Task details>
Reproduce word for word the stretch of the sabbatical reflection below that begins with "It is important" and ends with "my ordained ministry.".

━━━ Passage for review ━━━

It is important to know that we take paths in life. Sometimes they are chosen paths. Sometimes we are pushed into paths that we had not asked for. Yet on all of them, if we pay attention, there will be butterflies resting on the ground, spiderwebs delicately spun among tree branches, wind rustling the tops of tall trees, blue sky and birds singing. Best of all, whatever the path, good companions appear on the way, and blessings abound.

(c) The Rev. Dr. Sheila N. Mcjilton

 

 

Yesterday morning—for the first time in a very long time—I put on a blue Oxford shirt rather than a black clergy shirt. Pat and I then drove over to a place that holds memories for both of us: the church on Kent Island where I spent the first four years of my ordained ministry.

My hope, during sabbatical, is to visit some different churches and to see what it feels like to be an outsider. Do people welcome us? If so, how?  What about their welcome makes me want to be a part of THIS world? Or is there none? Of course I could not test this out at Christ Church, Kent Island. Not a chance. The rector, Mark, knows me;  as soon as he saw us, his smile spread from ear to ear and he came to greet us and hug us. He was delighted that we had come to worship. Within one minute, a woman who was to be lay chalicist saw us, and the same kind of effusive welcome happened. Later, at coffee hour, this same woman told me that all those years ago, I had had such a positive influence on her granddaughter’s life. I remembered this lovely young woman. I had no memory that I did anything special for her—other than to be present to her during her parent’s painful divorce, and to walk with her through that chaos and darkness. Just hearing this story, though, made me wonder at the amazing ways God works through what seem like chance encounters in my life. Once again, I was reminded that I am called to be a vessel of God’s love, and my role is simply to be faithful, and to be a listening presence. Maybe this is really what is important.

I sat in the worship space, first in quiet, then enjoying music as the organist began to play the prelude. The space was quiet and reverent, with the lingering feel of early morning sleepiness that the 8:00 congregation had brought with it. Almost as if—even by 9:45 a.m.—people had eased into this sunny morning and were not yet fully awake.

I looked up. In the wall above the altar, there is a window that is shaped like one of the windows in the old 1880 church in Stevensville.  It is clear, so one can see the trees that gently move with the wind. Seeing this made me smile. This is a relatively new worship space—built since I served this parish as an associate. I was remembering the rather stark “other” worship space that was Phase One of a building campaign. For a number of years, the parish worshiped in what they knew would eventually be the parish hall. Virtually everything was movable there. Along one of the long sides of the room were bays of windows. Yesterday, with everything in bloom outside, I remembered one cold winter morning when I was celebrating worship. I happened to glance out of the windows, then I stopped where I was—maybe during announcements, maybe not—and said, “Oh, look, it’s snowing!”  For a few sacred moments, liturgy was enhanced by silence. The entire congregation stopped to look , delighted by the sight of snow falling quietly, the backdrop of pine and fir trees dark against that white snow.

━━━ Data for review ━━━

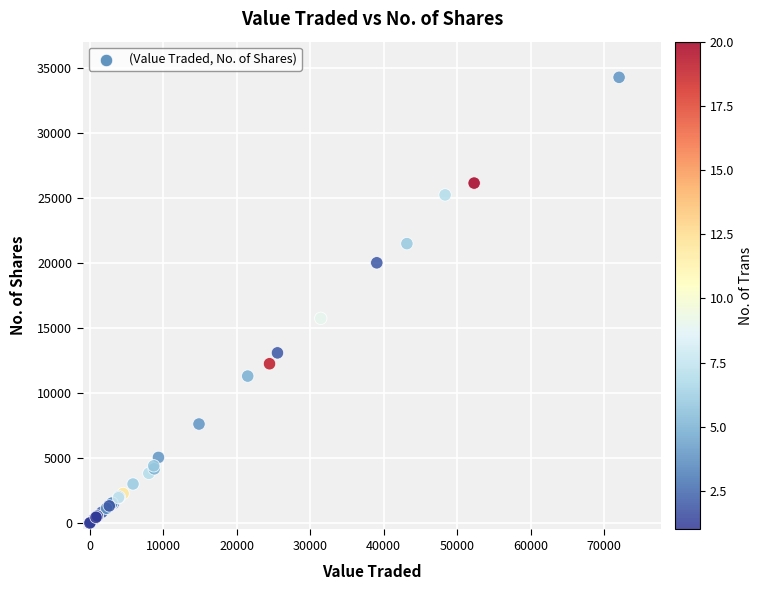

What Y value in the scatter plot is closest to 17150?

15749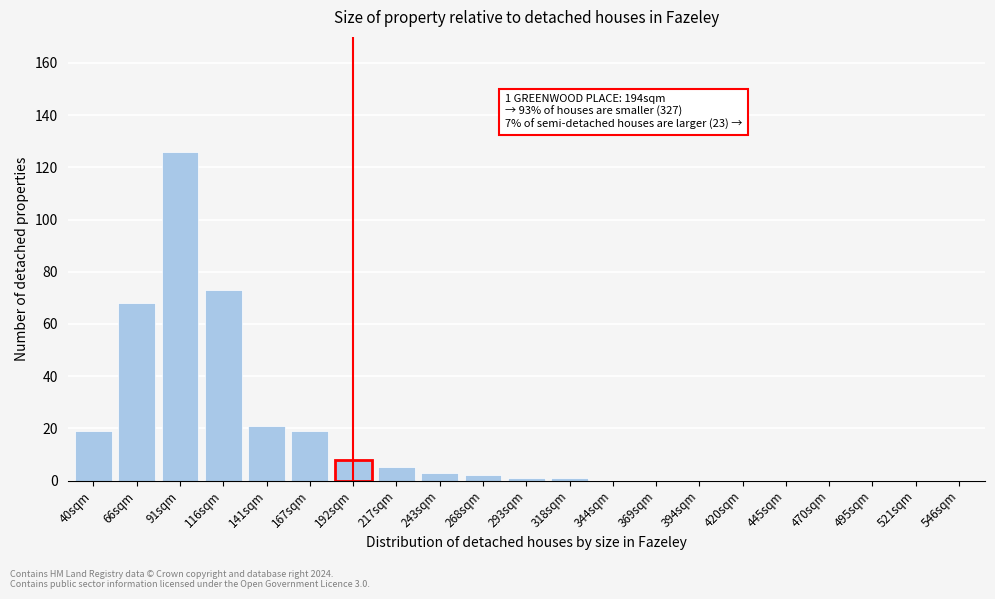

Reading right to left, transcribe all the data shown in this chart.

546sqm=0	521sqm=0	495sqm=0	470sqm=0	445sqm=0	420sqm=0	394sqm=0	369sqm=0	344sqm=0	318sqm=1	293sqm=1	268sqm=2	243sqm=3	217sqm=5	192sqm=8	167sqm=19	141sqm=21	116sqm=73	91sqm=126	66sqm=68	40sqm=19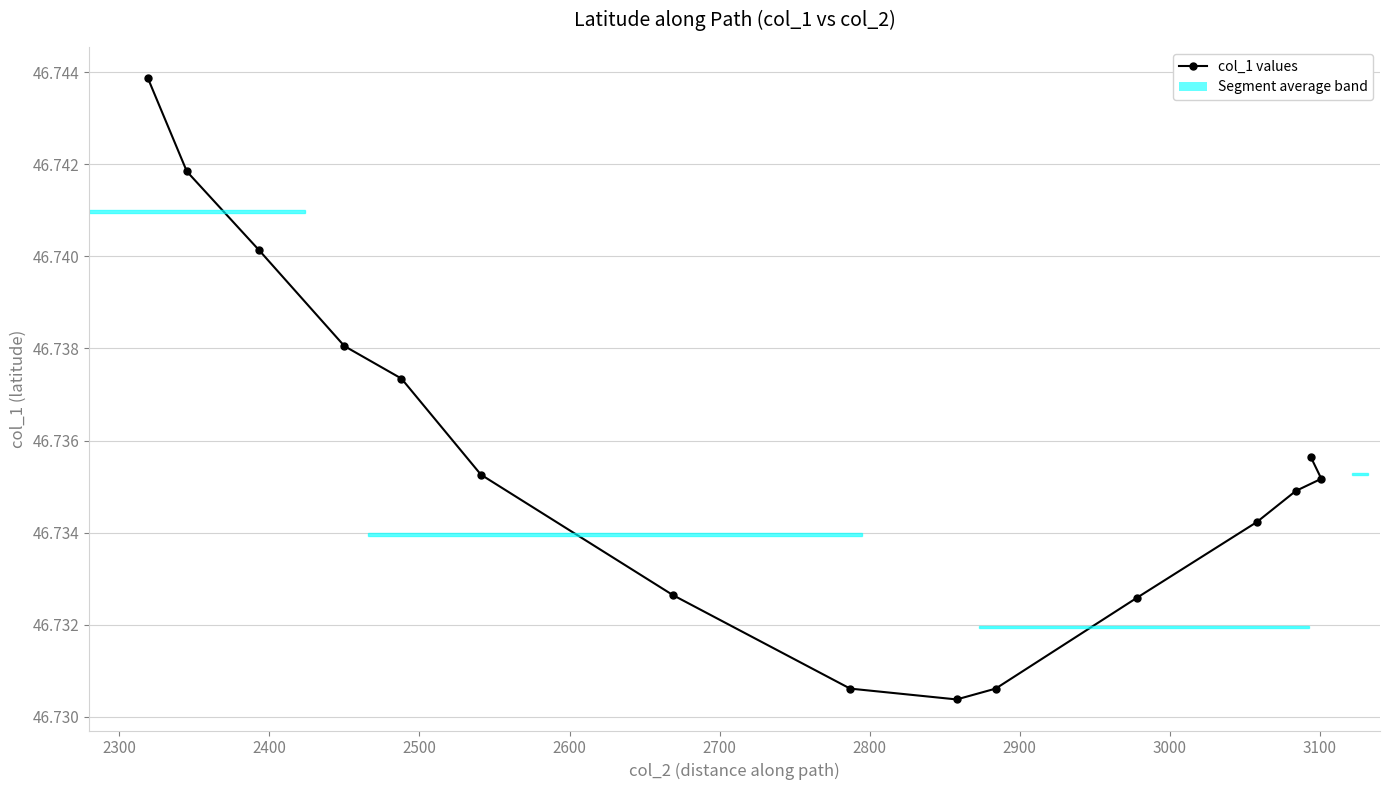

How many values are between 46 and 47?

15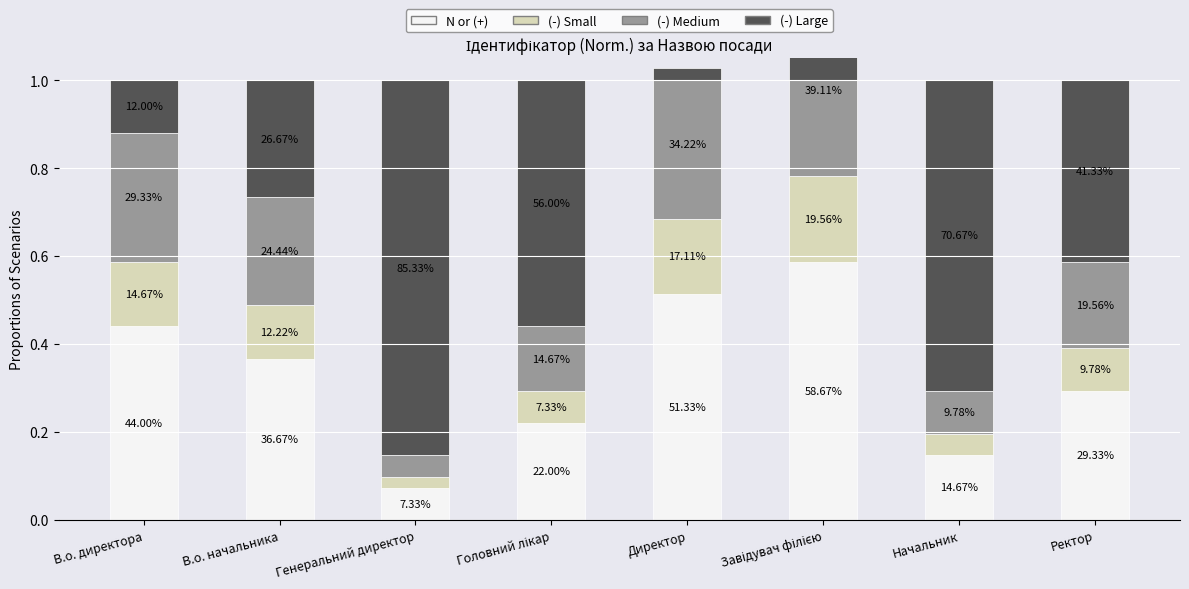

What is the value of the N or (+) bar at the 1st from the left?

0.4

━━━

Finished task>
It is important to know that we take paths in life. Sometimes they are chosen paths. Sometimes we are pushed into paths that we had not asked for. Yet on all of them, if we pay attention, there will be butterflies resting on the ground, spiderwebs delicately spun among tree branches, wind rustling the tops of tall trees, blue sky and birds singing. Best of all, whatever the path, good companions appear on the way, and blessings abound.

(c) The Rev. Dr. Sheila N. Mcjilton

 

 

Yesterday morning—for the first time in a very long time—I put on a blue Oxford shirt rather than a black clergy shirt. Pat and I then drove over to a place that holds memories for both of us: the church on Kent Island where I spent the first four years of my ordained ministry.